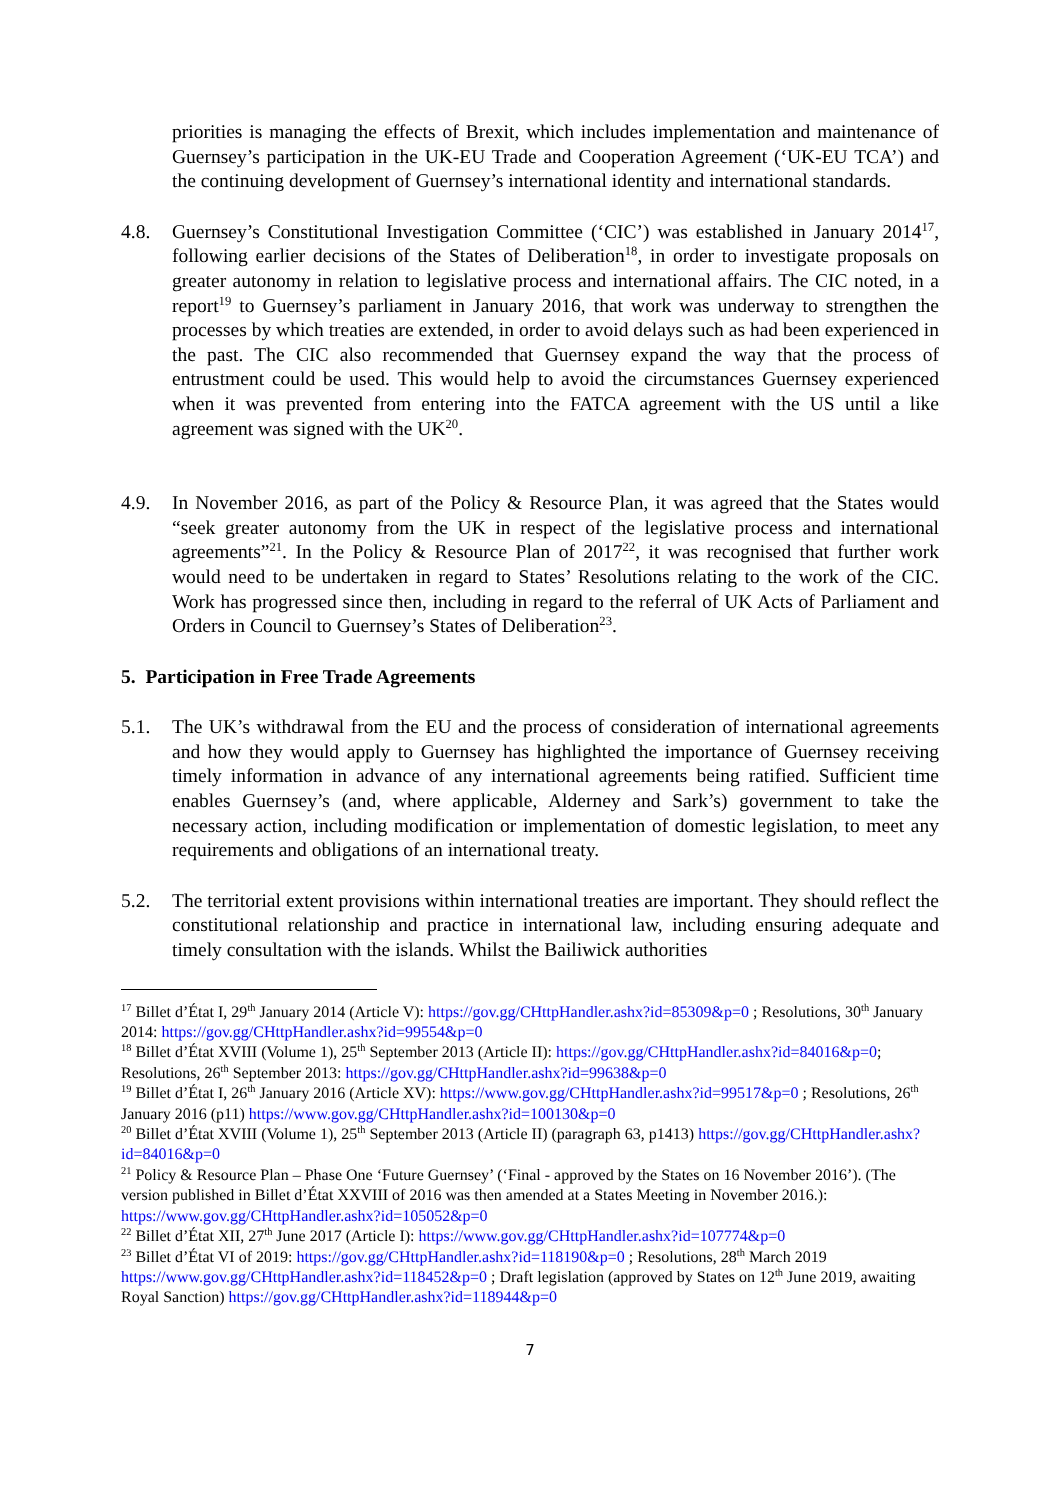priorities is managing the effects of Brexit, which includes implementation and maintenance of Guernsey’s participation in the UK-EU Trade and Cooperation Agreement (‘UK-EU TCA’) and the continuing development of Guernsey’s international identity and international standards.
4.8. Guernsey’s Constitutional Investigation Committee (‘CIC’) was established in January 2014<sup>17</sup>, following earlier decisions of the States of Deliberation<sup>18</sup>, in order to investigate proposals on greater autonomy in relation to legislative process and international affairs. The CIC noted, in a report<sup>19</sup> to Guernsey’s parliament in January 2016, that work was underway to strengthen the processes by which treaties are extended, in order to avoid delays such as had been experienced in the past. The CIC also recommended that Guernsey expand the way that the process of entrustment could be used. This would help to avoid the circumstances Guernsey experienced when it was prevented from entering into the FATCA agreement with the US until a like agreement was signed with the UK<sup>20</sup>.
4.9. In November 2016, as part of the Policy & Resource Plan, it was agreed that the States would “seek greater autonomy from the UK in respect of the legislative process and international agreements”<sup>21</sup>. In the Policy & Resource Plan of 2017<sup>22</sup>, it was recognised that further work would need to be undertaken in regard to States’ Resolutions relating to the work of the CIC. Work has progressed since then, including in regard to the referral of UK Acts of Parliament and Orders in Council to Guernsey’s States of Deliberation<sup>23</sup>.
5. Participation in Free Trade Agreements
5.1. The UK’s withdrawal from the EU and the process of consideration of international agreements and how they would apply to Guernsey has highlighted the importance of Guernsey receiving timely information in advance of any international agreements being ratified. Sufficient time enables Guernsey’s (and, where applicable, Alderney and Sark’s) government to take the necessary action, including modification or implementation of domestic legislation, to meet any requirements and obligations of an international treaty.
5.2. The territorial extent provisions within international treaties are important. They should reflect the constitutional relationship and practice in international law, including ensuring adequate and timely consultation with the islands. Whilst the Bailiwick authorities
<sup>17</sup> Billet d’État I, 29<sup>th</sup> January 2014 (Article V): https://gov.gg/CHttpHandler.ashx?id=85309&p=0 ; Resolutions, 30<sup>th</sup> January 2014: https://gov.gg/CHttpHandler.ashx?id=99554&p=0
<sup>18</sup> Billet d’État XVIII (Volume 1), 25<sup>th</sup> September 2013 (Article II): https://gov.gg/CHttpHandler.ashx?id=84016&p=0; Resolutions, 26<sup>th</sup> September 2013: https://gov.gg/CHttpHandler.ashx?id=99638&p=0
<sup>19</sup> Billet d’État I, 26<sup>th</sup> January 2016 (Article XV): https://www.gov.gg/CHttpHandler.ashx?id=99517&p=0 ; Resolutions, 26<sup>th</sup> January 2016 (p11) https://www.gov.gg/CHttpHandler.ashx?id=100130&p=0
<sup>20</sup> Billet d’État XVIII (Volume 1), 25<sup>th</sup> September 2013 (Article II) (paragraph 63, p1413) https://gov.gg/CHttpHandler.ashx?id=84016&p=0
<sup>21</sup> Policy & Resource Plan – Phase One ‘Future Guernsey’ (‘Final - approved by the States on 16 November 2016’). (The version published in Billet d’État XXVIII of 2016 was then amended at a States Meeting in November 2016.): https://www.gov.gg/CHttpHandler.ashx?id=105052&p=0
<sup>22</sup> Billet d’État XII, 27<sup>th</sup> June 2017 (Article I): https://www.gov.gg/CHttpHandler.ashx?id=107774&p=0
<sup>23</sup> Billet d’État VI of 2019: https://gov.gg/CHttpHandler.ashx?id=118190&p=0 ; Resolutions, 28<sup>th</sup> March 2019 https://www.gov.gg/CHttpHandler.ashx?id=118452&p=0 ; Draft legislation (approved by States on 12<sup>th</sup> June 2019, awaiting Royal Sanction) https://gov.gg/CHttpHandler.ashx?id=118944&p=0
7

-.-.-

*Try it*. What is needed here is an exact repetition of the listing above, pictures excluded.

*Solution to this exercise*.
priorities is managing the effects of Brexit, which includes implementation and maintenance of Guernsey’s participation in the UK-EU Trade and Cooperation Agreement (‘UK-EU TCA’) and the continuing development of Guernsey’s international identity and international standards.
4.8. Guernsey’s Constitutional Investigation Committee (‘CIC’) was established in January 2014<sup>17</sup>, following earlier decisions of the States of Deliberation<sup>18</sup>, in order to investigate proposals on greater autonomy in relation to legislative process and international affairs. The CIC noted, in a report<sup>19</sup> to Guernsey’s parliament in January 2016, that work was underway to strengthen the processes by which treaties are extended, in order to avoid delays such as had been experienced in the past. The CIC also recommended that Guernsey expand the way that the process of entrustment could be used. This would help to avoid the circumstances Guernsey experienced when it was prevented from entering into the FATCA agreement with the US until a like agreement was signed with the UK<sup>20</sup>.
4.9. In November 2016, as part of the Policy & Resource Plan, it was agreed that the States would “seek greater autonomy from the UK in respect of the legislative process and international agreements”<sup>21</sup>. In the Policy & Resource Plan of 2017<sup>22</sup>, it was recognised that further work would need to be undertaken in regard to States’ Resolutions relating to the work of the CIC. Work has progressed since then, including in regard to the referral of UK Acts of Parliament and Orders in Council to Guernsey’s States of Deliberation<sup>23</sup>.
5. Participation in Free Trade Agreements
5.1. The UK’s withdrawal from the EU and the process of consideration of international agreements and how they would apply to Guernsey has highlighted the importance of Guernsey receiving timely information in advance of any international agreements being ratified. Sufficient time enables Guernsey’s (and, where applicable, Alderney and Sark’s) government to take the necessary action, including modification or implementation of domestic legislation, to meet any requirements and obligations of an international treaty.
5.2. The territorial extent provisions within international treaties are important. They should reflect the constitutional relationship and practice in international law, including ensuring adequate and timely consultation with the islands. Whilst the Bailiwick authorities
<sup>17</sup> Billet d’État I, 29<sup>th</sup> January 2014 (Article V): https://gov.gg/CHttpHandler.ashx?id=85309&p=0 ; Resolutions, 30<sup>th</sup> January 2014: https://gov.gg/CHttpHandler.ashx?id=99554&p=0
<sup>18</sup> Billet d’État XVIII (Volume 1), 25<sup>th</sup> September 2013 (Article II): https://gov.gg/CHttpHandler.ashx?id=84016&p=0; Resolutions, 26<sup>th</sup> September 2013: https://gov.gg/CHttpHandler.ashx?id=99638&p=0
<sup>19</sup> Billet d’État I, 26<sup>th</sup> January 2016 (Article XV): https://www.gov.gg/CHttpHandler.ashx?id=99517&p=0 ; Resolutions, 26<sup>th</sup> January 2016 (p11) https://www.gov.gg/CHttpHandler.ashx?id=100130&p=0
<sup>20</sup> Billet d’État XVIII (Volume 1), 25<sup>th</sup> September 2013 (Article II) (paragraph 63, p1413) https://gov.gg/CHttpHandler.ashx?id=84016&p=0
<sup>21</sup> Policy & Resource Plan – Phase One ‘Future Guernsey’ (‘Final - approved by the States on 16 November 2016’). (The version published in Billet d’État XXVIII of 2016 was then amended at a States Meeting in November 2016.): https://www.gov.gg/CHttpHandler.ashx?id=105052&p=0
<sup>22</sup> Billet d’État XII, 27<sup>th</sup> June 2017 (Article I): https://www.gov.gg/CHttpHandler.ashx?id=107774&p=0
<sup>23</sup> Billet d’État VI of 2019: https://gov.gg/CHttpHandler.ashx?id=118190&p=0 ; Resolutions, 28<sup>th</sup> March 2019 https://www.gov.gg/CHttpHandler.ashx?id=118452&p=0 ; Draft legislation (approved by States on 12<sup>th</sup> June 2019, awaiting Royal Sanction) https://gov.gg/CHttpHandler.ashx?id=118944&p=0
7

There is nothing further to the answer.